● DATA SHOWN:
=======

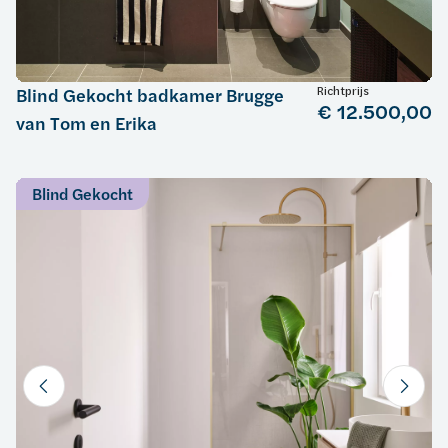
Richtprijs
Blind Gekocht badkamer Brugge
€ 12.500,00
van Tom en Erika
Blind Gekocht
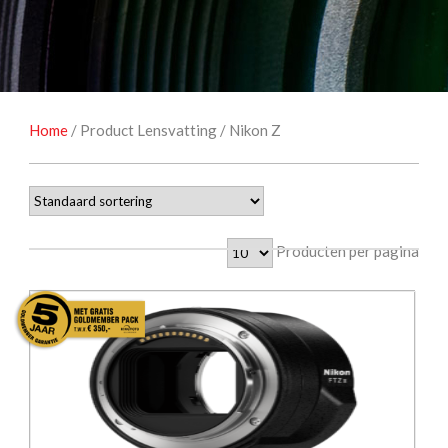
NATUUROBSERVATIE
MEDIA EN ENERGIE
STUDIOFOTOGRAFIE
OCCASIONS
Home
/ Product Lensvatting / Nikon Z
Producten per pagina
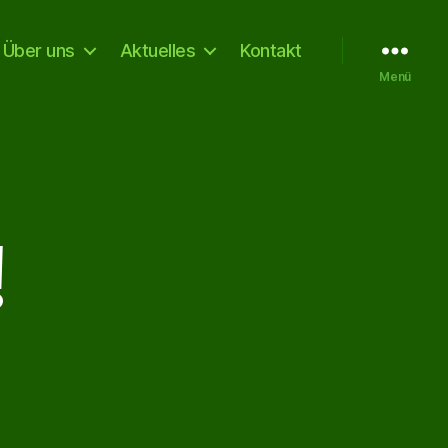
Über uns
Aktuelles
Kontakt
Menü
!
um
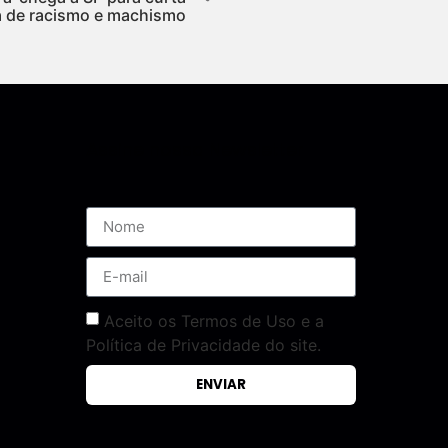
a de racismo e machismo
Assine nossa Newsletter
Aceito os Termos de Uso e a
Política de Privacidade do site.
ENVIAR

=======

● PROBLEM DETAILS: Your answer must be a verbatim copy of the entries above, with no images included.

● EXPECTED ANSWER:
Richtprijs
Blind Gekocht badkamer Brugge
€ 12.500,00
van Tom en Erika
Blind Gekocht
NATUUROBSERVATIE
MEDIA EN ENERGIE
STUDIOFOTOGRAFIE
OCCASIONS
Home
/ Product Lensvatting / Nikon Z
Producten per pagina
Über uns
Aktuelles
Kontakt
Menü
!
um
a de racismo e machismo
Assine nossa Newsletter
Aceito os Termos de Uso e a
Política de Privacidade do site.
ENVIAR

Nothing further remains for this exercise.